Generate an output file called requirements.txt for the list of installed packages. Heroku will use requirements.txt file to install your packages and resolve dependencies.

(venv) $ pip freeze > requirements.txt

Now go check the requirements.txt file.

# requirements.txtasgiref            3.6.0
backports.zoneinfo 0.2.1
dj-database-url 1.2.0
Django 4.1.7
django-on-heroku 1.1.2
gunicorn 20.1.0
psycopg2-binary 2.9.5
python-decouple 3.8
sqlparse 0.4.3
whitenoise 6.4.0

6- Setup Heroku and Configure Heroku Settings

I assume you’ve already signed up for a Heroku account.

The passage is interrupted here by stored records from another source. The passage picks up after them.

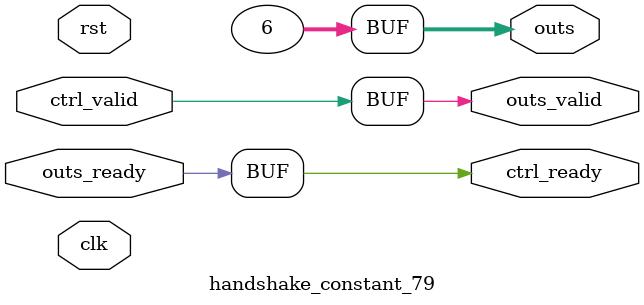
<source format=v>
`timescale 1ns / 1ps
module handshake_constant_79 #(
  parameter DATA_WIDTH = 32  // Default set to 32 bits
) (
  input                       clk,
  input                       rst,
  // Input Channel
  input                       ctrl_valid,
  output                      ctrl_ready,
  // Output Channel
  output [DATA_WIDTH - 1 : 0] outs,
  output                      outs_valid,
  input                       outs_ready
);
  assign outs       = 4'b0110;
  assign outs_valid = ctrl_valid;
  assign ctrl_ready = outs_ready;

endmodule

</source>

If not, go signup here.

After setting an account, you need to login by using Heroku CLI. This command will lead you to open browser to login.

(venv) $ heroku login

To create a new Heroku app with a random generated app name, like warm-ridge-01615 below, run the following command in Heroku CLI. You can always rename the app later.

(venv) $ heroku create
Creating app... done, ⬢ warm-ridge-01615
https://warm-ridge-01615.herokuapp.com/|https://git.heroku.com/warm-ridge-01615.git

We need a database, on Heroku we used to use free-tier PostgreSQL. But now the cheapest plan for Heroku Postgres is $5. It will be enough for a small project at a hobbiest level.

(venv) $ heroku addons:create heroku-postgresql:mini -a <YOUR-APP>

If you have multiple Heroku apps running at the same time you should clearly state the app name while adding an addon. Therefore add -a <YOUR-APP> at the end of the above command.

Now it’s time to configure project settings at Heroku. Optionally, you can manually set these settings in Settings tab at Heroku project dashboard.

(venv) $ heroku config:set SECRET_KEY=your-secret-key DEBUG=False

Remember, missing above step will lead an error while deploying your project.

Before deploying our project to Heroku, it is better to run the app locally via Heroku CLI to see if everything works well.

(venv) $ heroku local

Open http://localhost:5000 with your web browser, hopefully you will see the Django welcome page.

Django Welcome Page Screenshot
Image by author

7- Start a Git Repo

I hope everything did go well until here, not we are ready to deploy our project to Heroku!

But first, one last thing left to do 👀. Create .gitignore file at the root, listing untracked files. A comprehensive standard django .gitignore file can be found here. Mine is below:

# .gitignore# Django
*.pyc
staticfiles
db.sqlite3

# Environments
.env
venv/

Then, at the root, start a new repository, add project directory to repo, commit changes and push to upload local repository content to a remote Heroku repo.

(venv) $ git init
(venv) $ git add .
(venv) $ git commit -m ‘My first commit’
(venv) $ git push heroku master

8- Run the App on Heroku

And finally, open the app in a web browser with below command to check that everything is working 👏.

(venv) $ heroku open
Django Heroku Application Welcome Page Screenshot
Image by author

9- Bonus Step: Create Django Migrations and Admin User on Heroku

For sure, above steps does not include some important actions like reflecting changes in models to database, copying static files to the STATIC_ROOT folder and accessing Django admin panel.

The Great Wave off Kanagawa

By using run python command of Heroku CLI, run the following commands in order. After that, you should be able to login admin panel and access project models.

$ heroku run python manage.py collectstatic
$ heroku run python manage.py makemigrations
$ heroku run python manage.py migrate
$ heroku run python manage.py createsuperuser

That’s it! You’ve learned how to deploy a functioning Django application to Heroku.